Me estoy leyendo el último y excelente libro de Fernando Paz, “Antes que nadie” (LibrosLibres). En uno de sus capítulos, el historiador da cuenta de la hazaña del galeón de Manila, la inmensa embarcación de 2.000 toneladas que, durante dos siglos y medio, unió las colonias españolas de Filipinas y Méjico, “con un comercio que fue tremendamente fructífero para ambas”.
 
Por lo visto, el viaje de ida entre Méjico y Filipinas era posible, puesto que vientos y corrientes eran favorables a las embarcaciones. El problema venía en el viaje de vuelta. De hecho, “hubo expediciones enteras imposibilitadas de regresar a Nueva España”. “El problema fundamental –prosigue el autor- era que no lograban encontrarse unas corrientes y unos vientos que impulsaran” a los galeones de vuelta a Méjico. Durante años, las embarcaciones se veían obligadas a regresar a los puertos filipinos, y ahí se quedaban, atrapadas ellas con sus marineros en tierras asiáticas sin poder regresar jamás a Nueva España.
 
Hasta que llegó Andrés de Urdaneta. En 1565, el intrépido marino decidió romper moldes; optó por salirse del sentido común y de los esquemas marítimos que, una y otra vez, habían fracasado. Si no se podía regresar “en línea recta”, habría que navegar al norte, mucho más al norte, hasta encontrar los vientos que le impulsaran de regreso a Méjico. Y los encontró. Exactamente, en los 38º, una latitud que nadie antes había osado rebasar. Allí se topó con la corriente de Kuro-Siwo, “un impetuoso río de cálida agua salada, para navegar rumbo al este”. Tras apenas cuatro meses de navegación (un hito en ese momento), arribó al puerto de Acapulco, con lo que quedó inaugurada “la línea de navegación de mayor duración y que más distancia ha recorrido en la historia”.


¿No les suena a algo? Corriente. Viento. Río impetuoso. Intrépido. ¿No somos nosotros, en cierto modo, como esos barcos? ¿No le pasa a nuestra Iglesia algo similar a lo que le ocurrió al galeón de Manila? Los cristianos hemos llegado lejos en la evangelización; más de 1.000 millones de personas confiesan su fe en Cristo. Pero queremos retomar el viaje, seguir navegando como antes, y los vientos nos son contrarios una y otra vez. “Esto siempre había funcionado así”, nos lamentamos, y nos extrañamos de que los jóvenes de hoy no respondan a los mismos programas pastorales de hace 10, 20 ó 50 años. Y nos sorprendemos. Y le echamos la culpa a lo mal que está la sociedad y a que todo es demasiado contrario. Y regresamos a puerto, a nuestras seguridades, a nuestra tierra firme, a lamentarnos en nuestras tabernas del muelle, mientras el precioso cargamento se pudre en las bodegas de nuestros barcos amarrados.

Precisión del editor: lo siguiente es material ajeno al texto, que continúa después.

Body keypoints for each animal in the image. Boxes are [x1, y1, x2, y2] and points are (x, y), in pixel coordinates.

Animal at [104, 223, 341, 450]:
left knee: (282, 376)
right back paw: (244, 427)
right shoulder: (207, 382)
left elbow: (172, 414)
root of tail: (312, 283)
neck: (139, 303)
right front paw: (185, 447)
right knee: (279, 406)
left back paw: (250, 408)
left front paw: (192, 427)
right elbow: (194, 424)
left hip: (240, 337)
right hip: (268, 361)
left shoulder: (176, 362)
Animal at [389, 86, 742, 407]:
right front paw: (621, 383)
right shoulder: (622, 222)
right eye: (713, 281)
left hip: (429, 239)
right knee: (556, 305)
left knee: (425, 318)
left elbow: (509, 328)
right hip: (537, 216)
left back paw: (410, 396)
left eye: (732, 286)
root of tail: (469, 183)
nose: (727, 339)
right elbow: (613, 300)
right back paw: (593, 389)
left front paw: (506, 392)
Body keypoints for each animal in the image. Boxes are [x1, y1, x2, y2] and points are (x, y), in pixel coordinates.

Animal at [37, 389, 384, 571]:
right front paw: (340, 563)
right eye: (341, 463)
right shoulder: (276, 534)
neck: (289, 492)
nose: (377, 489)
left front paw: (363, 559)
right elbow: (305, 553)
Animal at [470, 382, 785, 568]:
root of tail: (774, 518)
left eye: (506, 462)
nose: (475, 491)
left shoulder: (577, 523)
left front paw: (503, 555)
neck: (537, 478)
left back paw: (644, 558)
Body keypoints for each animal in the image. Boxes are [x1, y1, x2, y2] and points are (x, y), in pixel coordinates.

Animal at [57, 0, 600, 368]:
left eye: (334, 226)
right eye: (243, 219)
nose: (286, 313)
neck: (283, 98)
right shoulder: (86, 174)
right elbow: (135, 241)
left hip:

La corriente está al norte. Mucho más al norte. Donde nadie sospecharía. Un día, llega un Andrés de Urdaneta, entra en nuestra taberna, donde ya nos hemos asentado y hecho a la idea de que lo mejor es pasar la vida resignadamente. Sus palabras te sacuden. Nos sacuden. “¡Al norte! ¡Tenemos que navegar más al norte!”, exclama, al borde de la excitación. La mayoría le mira con sorna o compasión, y retoma su lánguida y resignada conversación. Algunos sienten, sin embargo, que se enciende una antigua llama que parecía extinguida y de la que habían olvidado su calor. Y deciden embarcar. Probar una vez más. Sólo una vez más. Confiar en encontrar ese viento, esa corriente que nos arrastre. Está al norte. Mucho más al norte. Y llega el día en que se halla.
Esa corriente existe en la Iglesia. Ese viento impetuoso es real. Es, claro, el Espíritu Santo. Pero es necesario abandonar tierra firme y adentrarse en las aguas misteriosas de la fe, donde las cartas de navegación enmudecen; donde las brújulas del sentido común callan; donde los astrolabios de la razón humana son silenciados, porque no tienen nada que decir. En cierto modo, cada cristiano tiene una corriente del Espíritu que debe de descubrir en el océano de su alma, porque será la única que le llevará a buen puerto.